FIG. 1 is a block diagram showing an embodiment of the first method of the present invention, FIG. 2 is an enlarged view taken along the arrow A-A in FIG. 1, and FIG. 3 shows an embodiment of the second method of the present invention. Fig. 4 is a schematic plan view of the inclined rolling mill, Fig. 5 is a schematic side view of the same as above, Fig. 6 is a schematic front view of the same as above, and Fig. 7 is an entrance side of the rolling roll with upper and lower blank tubes. Fig. 4 is an enlarged cross-sectional view taken along the arrow A-A at the moment when the blank pipe is bitten, and Fig. 8 shows the
Figure 9 is a rolling characteristic diagram showing the relationship between speed ratio and torque, Figure 10 is a rolling characteristic diagram showing the relationship between deviation amount and centripetal force, and Figure 1j is a rolled plug. A sketch showing the wear status of the left and right guide shoes when the rolling plug is biased to the left; [Figure 2 is a sketch showing the wear status of the left and right guide shoes when the rolling plug is biased to the right;
Figures A and B are explanatory diagrams showing changes in shear deformation in the tube circumferential direction. 1.2...Rolling roll 3...Main pipe 4,5.

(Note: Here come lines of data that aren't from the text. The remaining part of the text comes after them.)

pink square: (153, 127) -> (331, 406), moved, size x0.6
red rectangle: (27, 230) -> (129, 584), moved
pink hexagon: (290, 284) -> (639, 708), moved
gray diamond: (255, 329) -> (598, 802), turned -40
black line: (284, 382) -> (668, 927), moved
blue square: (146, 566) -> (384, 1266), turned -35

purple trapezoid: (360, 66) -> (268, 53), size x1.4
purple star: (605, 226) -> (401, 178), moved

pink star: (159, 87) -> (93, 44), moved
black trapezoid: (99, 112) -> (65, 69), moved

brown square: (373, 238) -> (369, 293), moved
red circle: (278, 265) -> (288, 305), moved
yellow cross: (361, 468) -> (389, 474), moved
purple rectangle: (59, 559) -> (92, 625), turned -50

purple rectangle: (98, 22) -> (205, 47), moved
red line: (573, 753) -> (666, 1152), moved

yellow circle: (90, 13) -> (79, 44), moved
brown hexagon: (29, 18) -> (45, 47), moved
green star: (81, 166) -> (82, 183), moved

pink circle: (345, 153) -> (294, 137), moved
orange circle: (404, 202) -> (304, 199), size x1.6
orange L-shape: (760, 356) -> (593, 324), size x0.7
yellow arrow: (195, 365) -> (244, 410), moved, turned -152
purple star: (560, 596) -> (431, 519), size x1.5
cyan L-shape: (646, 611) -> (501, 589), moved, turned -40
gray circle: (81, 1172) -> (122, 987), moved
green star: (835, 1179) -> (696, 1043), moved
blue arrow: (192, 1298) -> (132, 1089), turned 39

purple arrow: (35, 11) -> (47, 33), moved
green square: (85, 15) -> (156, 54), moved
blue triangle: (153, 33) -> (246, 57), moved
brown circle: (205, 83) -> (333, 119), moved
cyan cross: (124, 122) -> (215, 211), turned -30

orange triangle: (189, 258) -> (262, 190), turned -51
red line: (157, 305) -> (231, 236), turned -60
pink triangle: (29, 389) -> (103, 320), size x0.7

...Guide shoe 6...Plug par 7...
Rolled plastic. 13... Plug bar rotating device 14... Gear box 15... Electric motor 16... Speed controller 17... Arithmetic unit 18... Speed detector 1
9...Torque detector applicant Kawasaki Steel Corporation Figure 1 Figure 2 iJ3 Figure 4 Figure 1I Tortoise 6 Figure 7 Figure 8 Figure 9 Liao) I-r Otsu V Figure 10 4 4? 1 -f DH (mm) Soon II Figure 12 Figure 13 (A) Figure (B)

Claims (2)

[Claims] (1) In the rolling of a seamless steel tube base pipe by an inclined rolling mill, the rotation of a rolling plug is controlled to have a predetermined relationship with the rotational speed of a rolling roll during rolling of the base pipe. A method of rolling raw pipes for steel pipes. (2) A seamless steel pipe element characterized in that, in rolling a seamless steel pipe base pipe by an inclined rolling mill, the rotation of a rolling plug is controlled so that its rotational torque becomes a predetermined value while the base pipe is being rolled. Tube rolling method.